Eduardo C. Corral writes: “I shouldn’t admit this in public, but I sometimes sleep with his [Robert Hayden’s] Collected Poems under my pillow. I want some of his greatness to seep in!" And in the two poems featured in this edition of Poetry Magazine, Eduardo has paid Hayden the ultimate tribute by making the speakers in his poems counterbalance the ambivalence present in the homoerotic poems of Robert Hayden and in the poet himself. Like the wedding ring which is “tossed” by Hayden’s imagined lover in the poem “To Robert Hayden,” Eduardo C. Corral recalls times when gay men were jailed and beaten for acting upon their desires. And in “To the Angelbeast” Corral reminds us of the emotional and physical bliss possible of same-sex relationships. I find myself lacking the words to describe what Eduardo has accomplished in these two poems; as much as this is a tribute to Hayden it is also an affirmation of Hayden’s sexuality, as Eduardo explains: “He [Hayden] believed the cancer that claimed his life was a punishment for his orientation. As an out-and-proud gay man, this saddens me…. To counter this sadness, to claim Hayden as one of my queer forefathers, I wrote a poem in which Hayden has an intimate encounter with another man. Not a stranger, but a man he already knows.… Hayden, in this poem, doesn’t fear or detest his desires. This comforts me as a gay man and as a poet who adores his work." 

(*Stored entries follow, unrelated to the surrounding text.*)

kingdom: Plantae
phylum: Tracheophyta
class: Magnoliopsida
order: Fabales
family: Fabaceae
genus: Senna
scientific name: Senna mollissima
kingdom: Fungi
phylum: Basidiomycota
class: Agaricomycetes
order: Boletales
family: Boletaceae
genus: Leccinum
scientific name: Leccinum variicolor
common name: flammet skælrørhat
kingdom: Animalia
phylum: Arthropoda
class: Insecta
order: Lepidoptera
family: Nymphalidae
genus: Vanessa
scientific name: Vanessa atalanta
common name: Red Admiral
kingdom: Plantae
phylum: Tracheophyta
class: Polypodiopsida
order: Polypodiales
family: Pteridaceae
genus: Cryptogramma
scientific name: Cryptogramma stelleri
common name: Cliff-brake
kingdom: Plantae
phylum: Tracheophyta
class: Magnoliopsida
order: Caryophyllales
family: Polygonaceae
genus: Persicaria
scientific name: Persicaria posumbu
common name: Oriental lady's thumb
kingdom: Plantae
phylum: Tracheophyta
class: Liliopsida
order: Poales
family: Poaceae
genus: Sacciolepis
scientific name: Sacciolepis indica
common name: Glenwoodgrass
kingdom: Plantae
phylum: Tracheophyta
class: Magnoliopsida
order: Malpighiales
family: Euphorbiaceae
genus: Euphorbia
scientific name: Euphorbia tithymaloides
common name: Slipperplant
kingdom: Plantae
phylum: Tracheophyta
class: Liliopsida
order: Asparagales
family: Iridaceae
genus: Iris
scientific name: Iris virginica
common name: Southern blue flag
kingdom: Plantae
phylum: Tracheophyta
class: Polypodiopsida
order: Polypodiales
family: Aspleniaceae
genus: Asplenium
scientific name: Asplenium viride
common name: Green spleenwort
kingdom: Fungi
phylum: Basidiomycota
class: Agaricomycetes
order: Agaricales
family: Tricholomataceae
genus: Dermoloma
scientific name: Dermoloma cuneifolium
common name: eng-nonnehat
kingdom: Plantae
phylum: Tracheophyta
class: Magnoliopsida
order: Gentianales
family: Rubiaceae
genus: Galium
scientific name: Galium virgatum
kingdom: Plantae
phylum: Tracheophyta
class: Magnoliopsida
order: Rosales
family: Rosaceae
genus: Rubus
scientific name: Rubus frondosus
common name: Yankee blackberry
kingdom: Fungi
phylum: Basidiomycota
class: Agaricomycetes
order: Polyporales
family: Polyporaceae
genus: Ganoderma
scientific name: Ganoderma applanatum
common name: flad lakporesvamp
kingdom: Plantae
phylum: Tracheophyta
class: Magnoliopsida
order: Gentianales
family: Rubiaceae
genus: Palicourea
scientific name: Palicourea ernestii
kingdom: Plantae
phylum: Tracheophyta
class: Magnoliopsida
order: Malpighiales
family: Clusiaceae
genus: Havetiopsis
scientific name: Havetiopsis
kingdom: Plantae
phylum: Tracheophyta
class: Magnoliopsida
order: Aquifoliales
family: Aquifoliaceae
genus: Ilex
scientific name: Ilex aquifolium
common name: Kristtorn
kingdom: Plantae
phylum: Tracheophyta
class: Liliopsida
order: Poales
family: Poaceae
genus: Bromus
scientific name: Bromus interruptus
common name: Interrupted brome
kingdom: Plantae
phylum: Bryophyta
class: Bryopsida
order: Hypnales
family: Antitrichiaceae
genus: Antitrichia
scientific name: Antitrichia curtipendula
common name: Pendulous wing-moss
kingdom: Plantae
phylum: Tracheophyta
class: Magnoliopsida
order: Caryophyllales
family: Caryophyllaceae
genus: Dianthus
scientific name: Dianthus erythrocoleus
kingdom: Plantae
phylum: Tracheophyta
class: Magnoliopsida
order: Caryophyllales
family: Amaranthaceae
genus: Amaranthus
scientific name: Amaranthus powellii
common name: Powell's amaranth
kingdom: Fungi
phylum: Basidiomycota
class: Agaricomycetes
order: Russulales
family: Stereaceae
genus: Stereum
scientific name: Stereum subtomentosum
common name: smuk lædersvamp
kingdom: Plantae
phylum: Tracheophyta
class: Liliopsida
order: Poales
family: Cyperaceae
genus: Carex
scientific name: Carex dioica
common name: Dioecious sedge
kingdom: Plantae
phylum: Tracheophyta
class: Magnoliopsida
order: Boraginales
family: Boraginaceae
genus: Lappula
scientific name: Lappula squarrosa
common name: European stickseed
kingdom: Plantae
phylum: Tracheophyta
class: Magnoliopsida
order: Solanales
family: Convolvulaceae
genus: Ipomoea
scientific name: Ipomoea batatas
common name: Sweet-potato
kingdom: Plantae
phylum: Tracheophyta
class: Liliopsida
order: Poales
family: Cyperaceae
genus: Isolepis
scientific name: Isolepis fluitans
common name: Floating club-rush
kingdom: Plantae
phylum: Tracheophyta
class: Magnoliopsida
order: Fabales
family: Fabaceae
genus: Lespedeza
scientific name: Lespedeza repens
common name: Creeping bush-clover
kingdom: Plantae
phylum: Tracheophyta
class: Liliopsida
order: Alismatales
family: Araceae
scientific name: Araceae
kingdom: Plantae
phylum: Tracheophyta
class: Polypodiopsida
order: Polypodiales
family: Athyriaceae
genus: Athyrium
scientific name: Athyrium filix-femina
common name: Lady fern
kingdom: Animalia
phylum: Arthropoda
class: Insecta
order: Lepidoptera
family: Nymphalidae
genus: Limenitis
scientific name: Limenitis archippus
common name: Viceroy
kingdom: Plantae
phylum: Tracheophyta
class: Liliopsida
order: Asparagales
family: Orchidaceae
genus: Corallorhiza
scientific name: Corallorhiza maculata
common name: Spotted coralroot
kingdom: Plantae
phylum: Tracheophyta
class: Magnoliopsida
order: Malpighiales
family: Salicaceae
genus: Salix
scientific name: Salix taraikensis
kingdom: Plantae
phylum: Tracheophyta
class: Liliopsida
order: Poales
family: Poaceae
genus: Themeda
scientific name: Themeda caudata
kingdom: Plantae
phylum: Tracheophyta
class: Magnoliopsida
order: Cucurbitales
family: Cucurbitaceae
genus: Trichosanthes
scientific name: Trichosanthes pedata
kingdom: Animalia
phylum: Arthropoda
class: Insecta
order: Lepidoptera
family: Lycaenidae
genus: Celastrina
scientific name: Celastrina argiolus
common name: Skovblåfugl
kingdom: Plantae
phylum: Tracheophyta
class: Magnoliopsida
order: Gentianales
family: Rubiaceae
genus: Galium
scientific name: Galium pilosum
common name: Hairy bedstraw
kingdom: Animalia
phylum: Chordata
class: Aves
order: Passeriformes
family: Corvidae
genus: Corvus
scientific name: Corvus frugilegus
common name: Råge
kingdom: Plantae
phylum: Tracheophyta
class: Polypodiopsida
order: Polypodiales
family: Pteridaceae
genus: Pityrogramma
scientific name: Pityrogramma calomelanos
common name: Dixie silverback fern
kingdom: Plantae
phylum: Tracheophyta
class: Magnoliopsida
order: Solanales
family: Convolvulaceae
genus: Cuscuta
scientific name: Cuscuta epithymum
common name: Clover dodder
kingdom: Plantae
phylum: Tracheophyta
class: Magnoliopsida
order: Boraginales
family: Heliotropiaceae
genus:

Of the content featured on the Letras Latinas Blog—author interviews, review roundups, etc—one of the most rewarding and pleasurable projects is that of author interviews. Currently I am reading Ruben Quesada’s collection of poems titled Next Extinct Mammal (Greenhouse Review Press, 2011). I look forward to interviewing Ruben. In the meantime, a review of Next Extinct Animal can be read here.

 “My First Sight of St. Louis,” “Cimmerian,” and “Nostalgia,” three poems from Next Extinct Animal are currently featured at Moonday Poetry. “Too much time has passed,/ and I’ve almost lost this freight/ of memories, that dawning/ of light over bluestem grass” writes Ruben in “Nostalgia.” What Ruben evokes over and over again in this collection is the ever elusive and endangered animal of memory and movement, a poet, a prophet, a collector of things past. His poems, portraits of neighborhoods and its people are poems of moving towards place and memory, toward the edges of beauty, of “the alpenglow of tomorrow and tomorrow.”